Vlado ha fatto perciò delle scelte conservative, preferendo affidarsi a quello zoccolo duro su cui aveva sempre fatto affidamento. Alla vigilia della gara aveva però detto che avrebbe messo in campo la squadra migliore per provare a vincere. Tutti si aspettavano qualche novità, qualcuno di più fresco. E invece… niente.

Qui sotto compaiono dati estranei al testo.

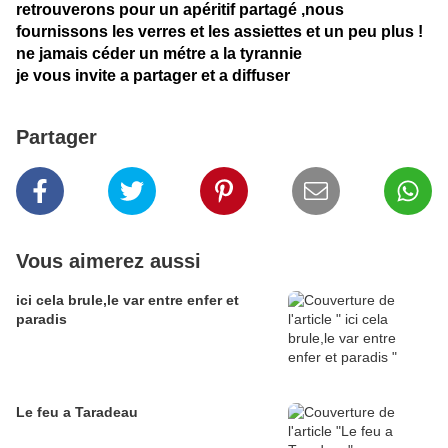
retrouverons pour un apéritif partagé ,nous
fournissons les verres et les assiettes et un peu plus !
ne jamais céder un métre a la tyrannie
je vous invite a partager et a diffuser
Partager
Vous aimerez aussi
ici cela brule,le var entre enfer et
paradis
Le feu a Taradeau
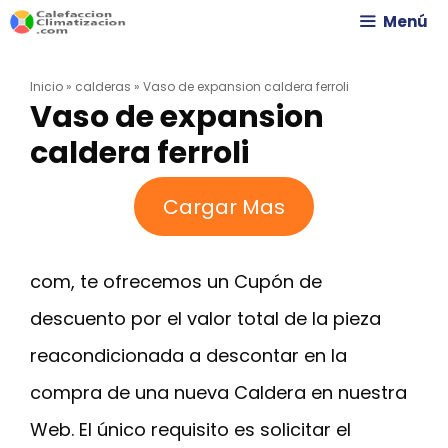
Saltar
Menú
al
Inicio
»
calderas
»
Vaso de expansion caldera ferroli
contenido
Vaso de expansion
caldera ferroli
Cargar Mas
com, te ofrecemos un Cupón de
descuento por el valor total de la pieza
reacondicionada a descontar en la
compra de una nueva Caldera en nuestra
Web. El único requisito es solicitar el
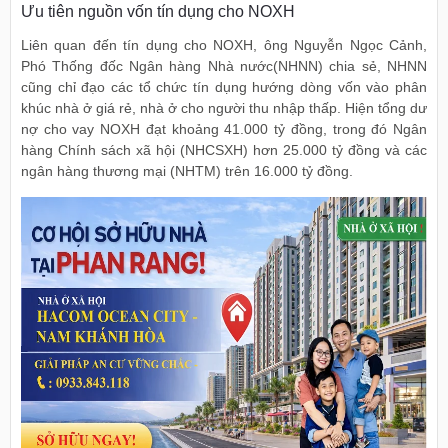
Ưu tiên nguồn vốn tín dụng cho NOXH
Liên quan đến tín dụng cho NOXH, ông Nguyễn Ngọc Cảnh,
Phó Thống đốc Ngân hàng Nhà nước(NHNN) chia sẻ, NHNN
cũng chỉ đạo các tổ chức tín dụng hướng dòng vốn vào phân
khúc nhà ở giá rẻ, nhà ở cho người thu nhập thấp. Hiện tổng dư
nợ cho vay NOXH đạt khoảng 41.000 tỷ đồng, trong đó Ngân
hàng Chính sách xã hội (NHCSXH) hơn 25.000 tỷ đồng và các
ngân hàng thương mại (NHTM) trên 16.000 tỷ đồng.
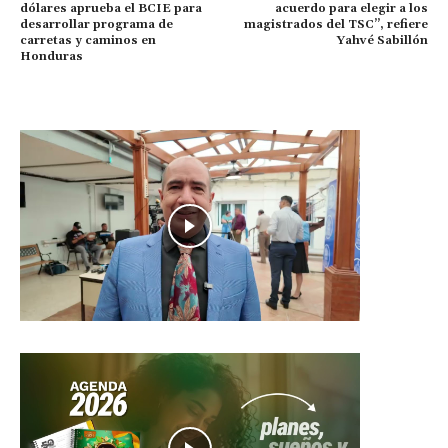
dólares aprueba el BCIE para
acuerdo para elegir a los
desarrollar programa de
magistrados del TSC”, refiere
carretas y caminos en
Yahvé Sabillón
Honduras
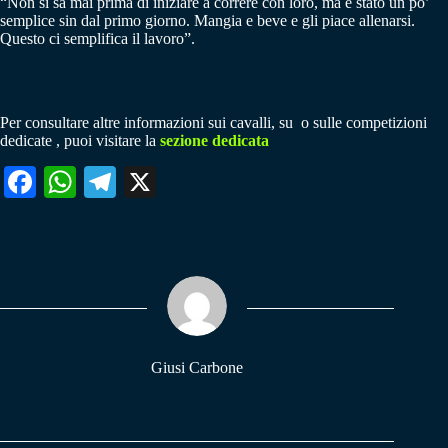
“Non si sa mai prima di iniziare a correre con loro, ma è stato un po’
semplice sin dal primo giorno. Mangia e beve e gli piace allenarsi.
Questo ci semplifica il lavoro”.
Per consultare altre informazioni sui cavalli, su o sulle competizioni
dedicate , puoi visitare la
sezione dedicata
Fa
W
Te
X
ce
ha
le
bo
ts
gr
ok
A
a
pp
m
Giusi Carbone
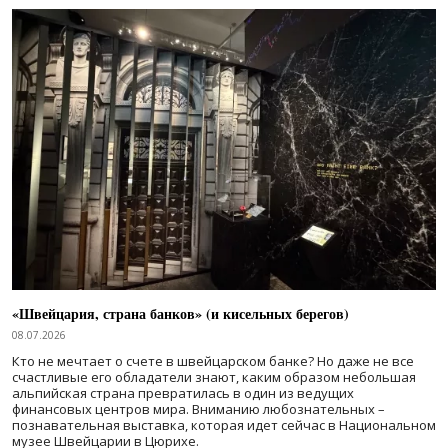
«Швейцария, страна банков» (и кисельных берегов)
08.07.2026
Кто не мечтает о счете в швейцарском банке? Но даже не все
счастливые его обладатели знают, каким образом небольшая
альпийская страна превратилась в один из ведущих
финансовых центров мира. Вниманию любознательных –
познавательная выставка, которая идет сейчас в Национальном
музее Швейцарии в Цюрихе.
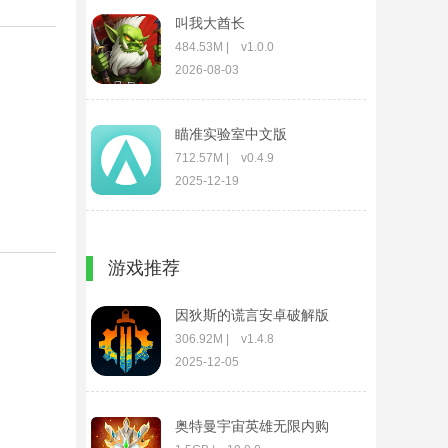
叫我大酋长
484.53M | v1.0.0
2026-08-03
瞄准实验室中文版
712.57M | v0.4.9
2025-12-19
实况足球破解版
游戏推荐
1.86G | v10.5.0
2026-08-03
因狄斯的谎言安卓破解版
306.92M | v1.4.8
2025-12-05
奥特曼宇宙英雄无限内购
破解版最新版2024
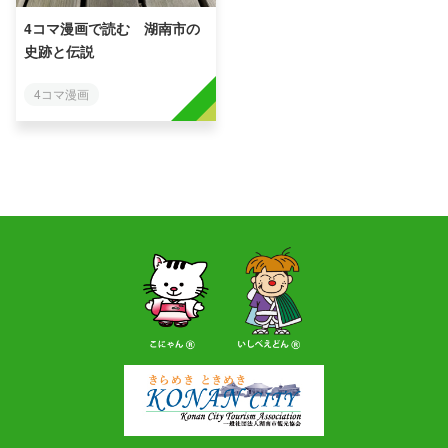
4コマ漫画で読む 湖南市の
史跡と伝説
4コマ漫画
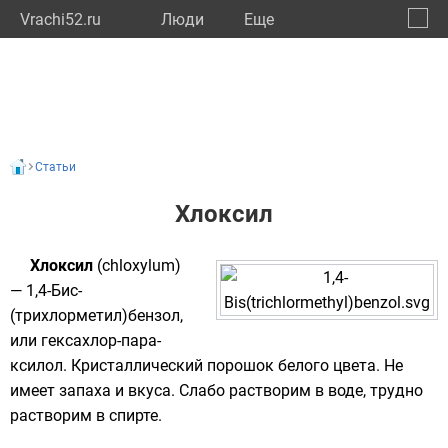
Vrachi52.ru
Люди
Eще
🔔
Нижег
🔍
Статьи
Хлоксил
Хлоксил
(chloxylum)
— 1,4-Бис-
(трихлорметил)бензол,
или гексахлор-пара-
ксилол. Кристаллический порошок белого цвета. Не
имеет запаха и вкуса. Слабо растворим в воде, трудно
растворим в спирте.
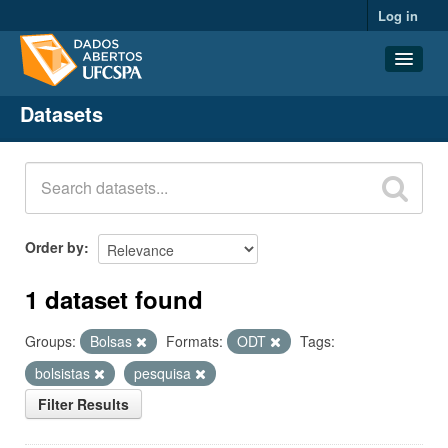
Log in
Datasets
Datasets
Organizations
Groups
About
Order by
1 dataset found
Groups:
Bolsas
Formats:
ODT
Tags:
bolsistas
pesquisa
Filter Results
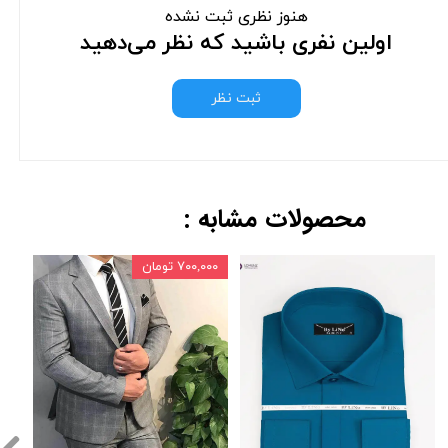
هنوز نظری ثبت نشده
اولین نفری باشید که نظر می‌دهید
ثبت نظر
محصولات مشابه :
۷۰۰,۰۰۰ تومان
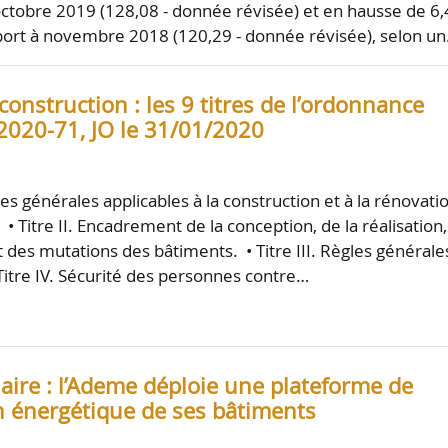
octobre 2019 (128,08 - donnée révisée) et en hausse de 6
port à novembre 2018 (120,29 - donnée révisée), selon u
construction : les 9 titres de l’ordonnance
 2020-71, JO le 31/01/2020
gles générales applicables à la construction et à la rénovati
• Titre II. Encadrement de la conception, de la réalisation
et des mutations des bâtiments. • Titre III. Règles générale
 Titre IV. Sécurité des personnes contre…
iaire : l’Ademe déploie une plateforme de
n énergétique de ses bâtiments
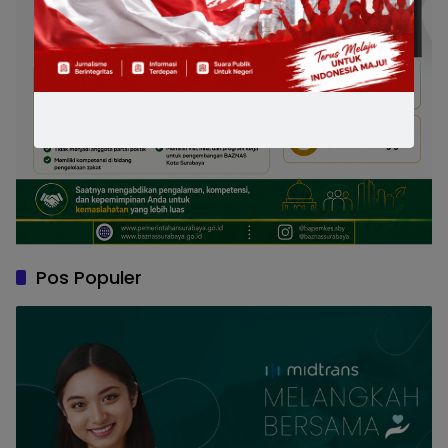
Pos Populer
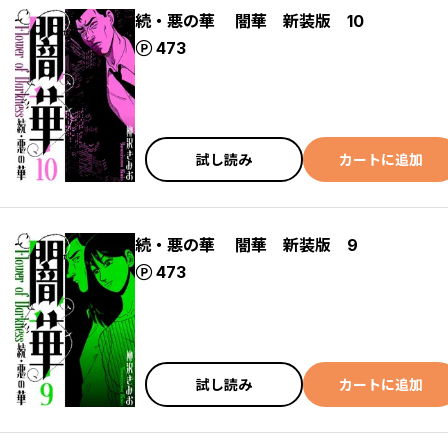
続・悪の華 闇華 新装版 10
ポイント
473
試し読み
カートに追加
続・悪の華 闇華 新装版 9
ポイント
473
試し読み
カートに追加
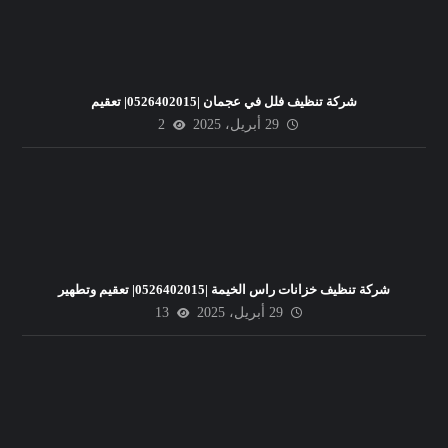
شركة تنظيف فلل في عجمان |0526402015| تعقيم
29 أبريل، 2025
2
شركة تنظيف خزانات راس الخيمة |0526402015| تعقيم وتطهير
29 أبريل، 2025
13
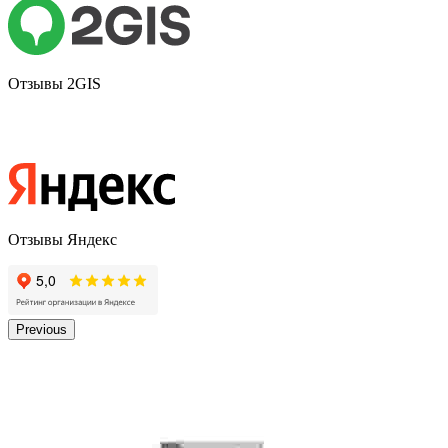
Отзывы 2GIS
Отзывы Яндекс
Previous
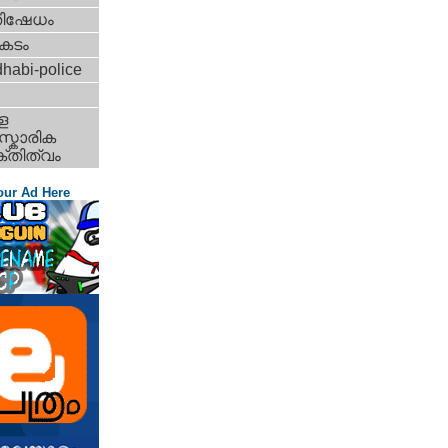
തിഷേധം
കടം
habi-police
ള
്കാരിക
്തിത്വം
our Ad Here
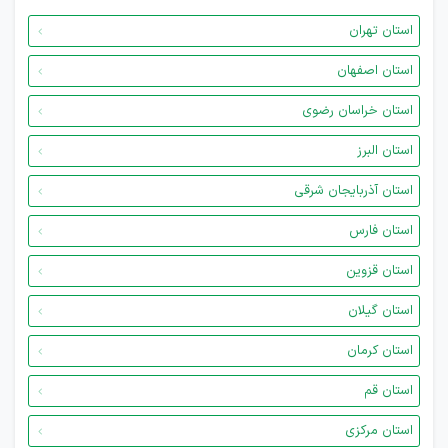
استان تهران
استان اصفهان
استان خراسان رضوی
استان البرز
استان آذربایجان شرقی
استان فارس
استان قزوین
استان گیلان
استان کرمان
استان قم
استان مرکزی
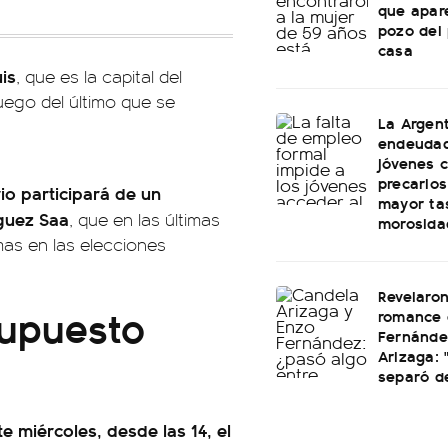
que apar
pozo del 
casa
uis
, que es la capital del
uego del último que se
La Argen
endeudad
jóvenes c
precarios
io participará de un
mayor ta
guez Saa
, que en las últimas
morosida
mas en las elecciones
Revelaron
supuesto
romance 
Fernánde
Arizaga:
separó de
e miércoles, desde las 14, el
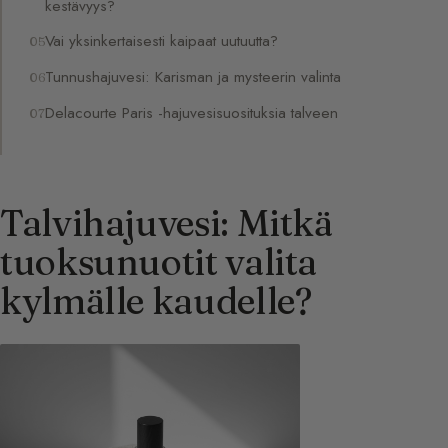
kestävyys?
Vai yksinkertaisesti kaipaat uutuutta?
Tunnushajuvesi: Karisman ja mysteerin valinta
Delacourte Paris -hajuvesisuosituksia talveen
Talvihajuvesi: Mitkä
tuoksunuotit valita
kylmälle kaudelle?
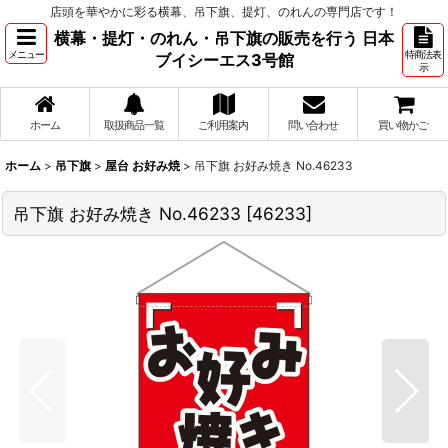
店頭を華やかに彩る横幕、吊下旗、提灯、のれんの専門店です！
横幕・提灯・のれん・吊下旗の販売を行う 日本
メニュー
特商法表
ブイシーエス3号館
示
ホーム
取扱商品一覧
ご利用案内
問い合わせ
買い物かご
ホーム
>
吊下旗
>
屋台 お好み焼
>
吊下旗 お好み焼き No.46233
吊下旗 お好み焼き No.46233
[
46233
]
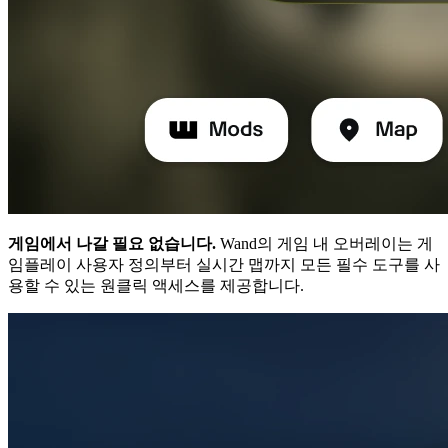
게임에서 나갈 필요 없습니다.
Wand의 게임 내 오버레이는 게
임플레이 사용자 정의부터 실시간 맵까지 모든 필수 도구를 사
용할 수 있는 원클릭 액세스를 제공합니다.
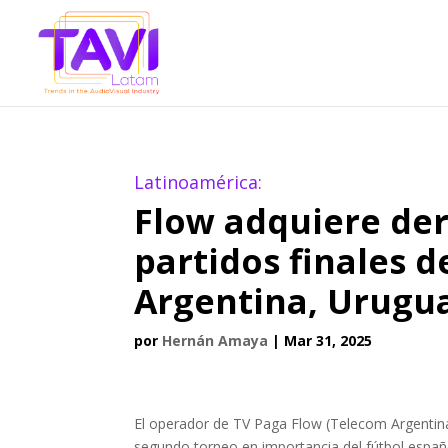
Latinoamérica:
Flow adquiere der
partidos finales d
Argentina, Urugu
por
Hernán Amaya
|
Mar 31, 2025
El operador de TV Paga Flow (Telecom Argentina) 
segundo torneo en importancia del fútbol español.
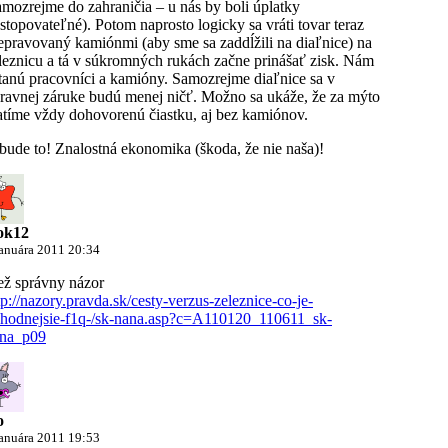
amozrejme do zahraničia – u nás by boli úplatky
stopovateľné). Potom naprosto logicky sa vráti tovar teraz
epravovaný kamiónmi (aby sme sa zaddĺžili na diaľnice) na
leznicu a tá v súkromných rukách začne prinášať zisk. Nám
tanú pracovníci a kamióny. Samozrejme diaľnice sa v
ravnej záruke budú menej ničť. Možno sa ukáže, že za mýto
atíme vždy dohovorenú čiastku, aj bez kamiónov.
bude to! Znalostná ekonomika (škoda, že nie naša)!
ok12
januára 2011 20:34
ež správny názor
tp://nazory.pravda.sk/cesty-verzus-zeleznice-co-je-
hodnejsie-f1q-/sk-nana.asp?c=A110120_110611_sk-
na_p09
o
januára 2011 19:53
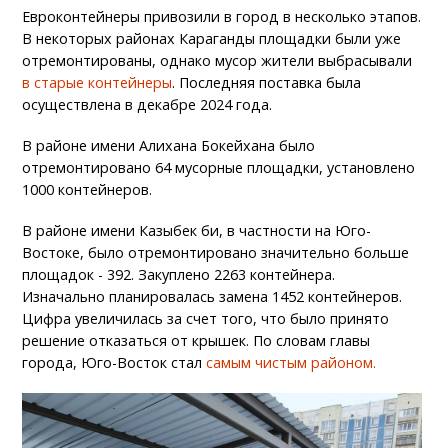
Евроконтейнеры привозили в город в несколько этапов.
В некоторых районах Караганды площадки были уже
отремонтированы, однако мусор жители выбрасывали
в старые контейнеры
. Последняя поставка была
осуществлена в декабре 2024 года.
В районе имени Алихана Бокейхана было
отремонтировано 64 мусорные площадки, установлено
1000 контейнеров.
В районе имени Казыбек би, в частности на Юго-
Востоке, было отремонтировано значительно больше
площадок - 392. Закуплено 2263 контейнера.
Изначально планировалась замена 1452 контейнеров.
Цифра увеличилась за счет того, что было принято
решение отказаться от крышек. По словам главы
города, Юго-Восток стал
самым чистым районом.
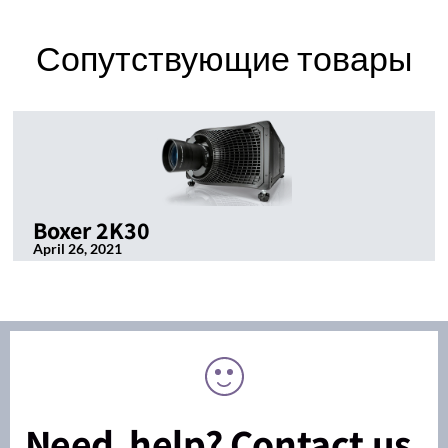
Сопутствующие товары
Boxer 2K30
April 26, 2021
Need help? Contact us.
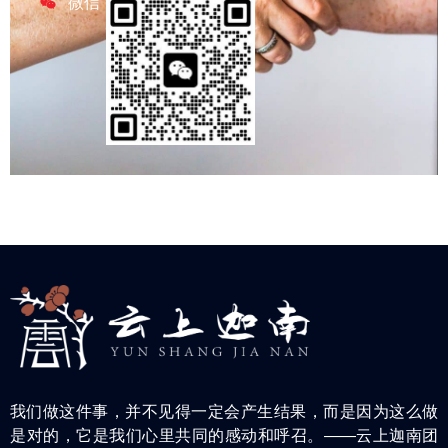
微信
我们做这件事，并不见得一定会产生结果，而是因为这么做
是对的，它是我们心里共同的感动和呼召。——云上迦南团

L’impressione è che l’allenatore abbia attuato così per difendere la propria panchina: se cambi qualcosa e poi perdi, ti esponi inevitabilmente alle critiche. Così facendo invece la colpa ricade soprattutto sui giocatori. Le scelte dell’allenatore, che non ha saputo rinnovare e osare, si riflettono poi in campo, dove la Svizzera è sembrata lenta, soprattutto di testa, nel reagire alle varie situazioni.
Si potrebbe parlare anche del caso Sommer: ovviamente non abbiamo perso per colpa sua, ma è chiaro che la sua prestazione non sia stata eccellente. Mi chiedevo se non fosse inconsciamente distratto dal pensiero del parto, se la sua energia psichica, che non si può controllare, non fosse venuta un po’ meno. Dare una chance a un altro portiere, in quella situazione sarebbe stato un messaggio importante per tutti. Si eviterebbero così che dei pensieri “selvaggi” si insinuino nella testa dei giocatori, che a un certo punto potrebbero pensare che “se non faccio parte dello zoccolo duro, non gioco mai”.
La stessa cosa vale un po’ anche per Gavranovic: dopo la gara con il Galles ho cercato di interpretare il suo linguaggio del corpo quando è uscito dal campo e si è incrociato con Petkovic. Non mi è sembrato che ci fosse un gran contatto tra i due.
Mi sembra che in questi anni proprio Petkovic abbia dimostrato delle lacune a livello comunicativo: un episodio su tutti quello con Behrami. Se è vero che adesso è arrivato Tami a dare una mano in questo senso, mi sembra che internamente ci sia sempre una difficoltà a livello di comunicazione.
Un ultimo aspetto, altrettanto importante e di cui si parla spesso, è quello legato alla leadership.
Mi pare di poter dire che Xhaka e Shaqiri, deputati a essere i leader della squadra, caratterialmente non siano così adatti. Se i presunti leader non vengono riconosciuti dai compagni, è possibile che all’interno del gruppo si sviluppi del malcontento. Sono problemi che poi si dilatano quando le cose non vanno bene.
Ora sarà interessante vedere, al di là del risultato, l’impegno che la squadra metterà in campo contro la Turchia. Mi aspetto di vedere un atteggiamento simile a quello che sfoggia regolarmente la Danimarca: alla fine i danesi hanno perso, è vero, ma dal campo sono sempre usciti a testa alta e accompagnati dagli applausi del pubblico.
A queto punto non resta che tirar fuori una bella reazione e mostrare di avere carattere, poi a bocce ferme ci sarà tutto il campo per capire in maniera trasparente quali siano veramente i problemi e come fare per risolverli".